_Your objective_
Up to and including the line with "index tip: (538, 316)", return every line from the start of the entries below exactly.

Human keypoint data
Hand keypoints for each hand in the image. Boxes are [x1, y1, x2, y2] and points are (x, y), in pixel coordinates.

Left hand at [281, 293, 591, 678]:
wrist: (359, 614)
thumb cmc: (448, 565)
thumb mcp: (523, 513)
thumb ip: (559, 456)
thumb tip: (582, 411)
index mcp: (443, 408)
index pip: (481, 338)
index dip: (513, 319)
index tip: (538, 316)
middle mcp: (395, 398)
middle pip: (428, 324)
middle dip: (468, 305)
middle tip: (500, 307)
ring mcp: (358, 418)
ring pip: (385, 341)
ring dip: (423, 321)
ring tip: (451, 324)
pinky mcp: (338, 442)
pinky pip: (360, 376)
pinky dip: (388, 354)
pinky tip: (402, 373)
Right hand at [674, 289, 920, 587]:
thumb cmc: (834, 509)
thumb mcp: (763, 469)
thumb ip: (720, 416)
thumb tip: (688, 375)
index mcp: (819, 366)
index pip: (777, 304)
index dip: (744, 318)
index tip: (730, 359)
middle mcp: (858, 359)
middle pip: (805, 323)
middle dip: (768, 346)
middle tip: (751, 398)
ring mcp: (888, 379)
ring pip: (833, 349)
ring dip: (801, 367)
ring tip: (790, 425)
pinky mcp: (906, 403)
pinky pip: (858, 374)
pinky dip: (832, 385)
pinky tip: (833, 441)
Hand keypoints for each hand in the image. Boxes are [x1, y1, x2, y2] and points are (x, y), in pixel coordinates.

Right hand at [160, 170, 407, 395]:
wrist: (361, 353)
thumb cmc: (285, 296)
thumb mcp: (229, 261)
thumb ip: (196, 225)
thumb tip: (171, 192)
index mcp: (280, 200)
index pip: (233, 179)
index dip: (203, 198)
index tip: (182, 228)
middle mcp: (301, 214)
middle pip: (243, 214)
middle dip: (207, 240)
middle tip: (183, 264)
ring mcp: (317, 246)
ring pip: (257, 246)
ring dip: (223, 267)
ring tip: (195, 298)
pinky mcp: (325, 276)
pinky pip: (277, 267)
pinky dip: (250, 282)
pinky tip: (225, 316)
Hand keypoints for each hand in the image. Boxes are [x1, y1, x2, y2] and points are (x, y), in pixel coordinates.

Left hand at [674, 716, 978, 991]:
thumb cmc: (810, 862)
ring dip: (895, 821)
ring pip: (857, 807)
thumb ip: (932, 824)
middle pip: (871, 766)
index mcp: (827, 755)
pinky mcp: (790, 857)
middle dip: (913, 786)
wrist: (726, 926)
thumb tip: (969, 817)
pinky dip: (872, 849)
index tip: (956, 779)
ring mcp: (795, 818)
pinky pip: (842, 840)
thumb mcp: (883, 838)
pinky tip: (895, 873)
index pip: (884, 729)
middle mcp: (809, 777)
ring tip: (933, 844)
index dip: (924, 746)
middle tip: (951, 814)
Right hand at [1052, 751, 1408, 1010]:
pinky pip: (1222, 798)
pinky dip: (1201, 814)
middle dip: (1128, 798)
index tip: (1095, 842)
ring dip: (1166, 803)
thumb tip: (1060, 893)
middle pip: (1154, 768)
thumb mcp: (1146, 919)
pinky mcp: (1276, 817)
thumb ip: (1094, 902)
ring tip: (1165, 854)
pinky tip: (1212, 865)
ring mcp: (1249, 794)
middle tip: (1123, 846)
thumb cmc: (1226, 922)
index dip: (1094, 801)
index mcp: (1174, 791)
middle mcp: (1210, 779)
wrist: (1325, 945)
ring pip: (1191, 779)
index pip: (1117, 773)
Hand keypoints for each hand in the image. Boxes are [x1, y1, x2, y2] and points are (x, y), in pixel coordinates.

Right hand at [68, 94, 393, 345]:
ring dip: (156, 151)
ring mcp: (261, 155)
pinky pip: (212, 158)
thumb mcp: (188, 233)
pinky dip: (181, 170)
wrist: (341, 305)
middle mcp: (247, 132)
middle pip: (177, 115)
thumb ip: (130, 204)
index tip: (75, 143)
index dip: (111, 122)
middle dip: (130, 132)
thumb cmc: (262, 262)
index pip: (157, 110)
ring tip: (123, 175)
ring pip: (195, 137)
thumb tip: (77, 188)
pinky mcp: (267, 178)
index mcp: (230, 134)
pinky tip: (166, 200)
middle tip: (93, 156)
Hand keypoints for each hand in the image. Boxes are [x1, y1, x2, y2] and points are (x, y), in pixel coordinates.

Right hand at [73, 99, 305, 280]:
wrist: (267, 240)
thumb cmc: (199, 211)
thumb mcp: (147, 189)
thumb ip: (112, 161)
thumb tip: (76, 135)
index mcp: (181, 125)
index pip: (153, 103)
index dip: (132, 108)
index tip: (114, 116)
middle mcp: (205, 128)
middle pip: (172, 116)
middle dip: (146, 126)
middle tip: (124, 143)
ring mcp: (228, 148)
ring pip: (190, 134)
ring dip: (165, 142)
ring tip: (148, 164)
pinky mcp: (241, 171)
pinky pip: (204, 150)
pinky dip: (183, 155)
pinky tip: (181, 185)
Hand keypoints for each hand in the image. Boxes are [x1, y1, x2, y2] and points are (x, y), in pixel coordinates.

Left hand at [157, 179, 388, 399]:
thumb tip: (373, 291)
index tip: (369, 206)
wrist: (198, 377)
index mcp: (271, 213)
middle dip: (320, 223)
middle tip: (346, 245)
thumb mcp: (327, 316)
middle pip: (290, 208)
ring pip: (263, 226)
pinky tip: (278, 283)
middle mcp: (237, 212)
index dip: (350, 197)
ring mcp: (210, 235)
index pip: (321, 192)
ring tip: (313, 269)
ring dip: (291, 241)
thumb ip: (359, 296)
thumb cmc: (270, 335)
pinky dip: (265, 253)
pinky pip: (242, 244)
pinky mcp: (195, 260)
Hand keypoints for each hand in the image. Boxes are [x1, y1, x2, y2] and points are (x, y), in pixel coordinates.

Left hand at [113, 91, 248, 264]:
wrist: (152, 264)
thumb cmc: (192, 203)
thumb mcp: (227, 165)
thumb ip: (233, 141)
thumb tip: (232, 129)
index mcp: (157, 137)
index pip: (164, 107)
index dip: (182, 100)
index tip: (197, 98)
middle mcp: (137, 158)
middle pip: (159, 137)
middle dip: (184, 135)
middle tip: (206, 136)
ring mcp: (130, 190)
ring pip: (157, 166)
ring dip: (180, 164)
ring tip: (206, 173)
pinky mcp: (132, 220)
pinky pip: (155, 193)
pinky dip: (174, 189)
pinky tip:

_Task result_
Hand keypoints for each hand in the image. Boxes are [x1, y1, x2, y2] and points are (x, y), in pixel coordinates.

Left hand at [281, 293, 591, 678]:
wrist: (359, 614)
thumb cmc: (448, 565)
thumb mcp: (523, 513)
thumb ip: (559, 456)
thumb tip: (582, 411)
index mcp: (443, 408)
index pip: (481, 338)
index dip: (513, 319)
index tip: (538, 316)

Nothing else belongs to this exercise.